(Trecho do texto)
Mario Vargas Llosa (Cronica não é Conto)

É um dos motivos que me fizeram deixar de participar de concurso de conto. Muitas vezes vi uma crônica ganhar o primeiro lugar, num concurso de conto, passando por conto inovador, exótico, suigênere. Sendo assim, então se poderia dar o primeiro lugar, também, a uma bula de remédio ou a uma lista de compra.

A comissão julgadora não sabe a diferença entre conto e crônica? Então corre o risco de eleger uma lista telefônica como um romance inovador.

Tal como Fernando Pamplona, na saudosa tevê Manchete, bradava contra a marchinha sendo tocada como se samba fosse, quero bradar contra a crônica apresentada como conto. Nada contra a marchinha, que é dos ritmos mais bonitos, mas é muito fácil transformar o samba nalgo mais empolgante acelerando o ritmo. Assim, também, é fácil apresentar uma crônica como um conto inovador. É algo como eleger um gato, num concurso canino, como um cão muito original.

(Material fornecido)
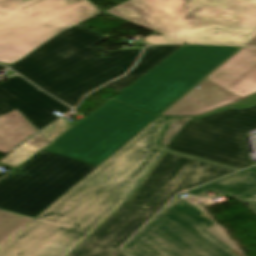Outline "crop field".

(Instruções e requisitos) Reproduza, do texto sobre crônica e conto, a passagem que começa em "É um dos motivos" e vai até "cão muito original.", sem mudar nenhuma palavra.

(Solução)
É um dos motivos que me fizeram deixar de participar de concurso de conto. Muitas vezes vi uma crônica ganhar o primeiro lugar, num concurso de conto, passando por conto inovador, exótico, suigênere. Sendo assim, então se poderia dar o primeiro lugar, também, a uma bula de remédio ou a uma lista de compra.

A comissão julgadora não sabe a diferença entre conto e crônica? Então corre o risco de eleger uma lista telefônica como um romance inovador.

Tal como Fernando Pamplona, na saudosa tevê Manchete, bradava contra a marchinha sendo tocada como se samba fosse, quero bradar contra a crônica apresentada como conto. Nada contra a marchinha, que é dos ritmos mais bonitos, mas é muito fácil transformar o samba nalgo mais empolgante acelerando o ritmo. Assim, também, é fácil apresentar uma crônica como um conto inovador. É algo como eleger um gato, num concurso canino, como um cão muito original.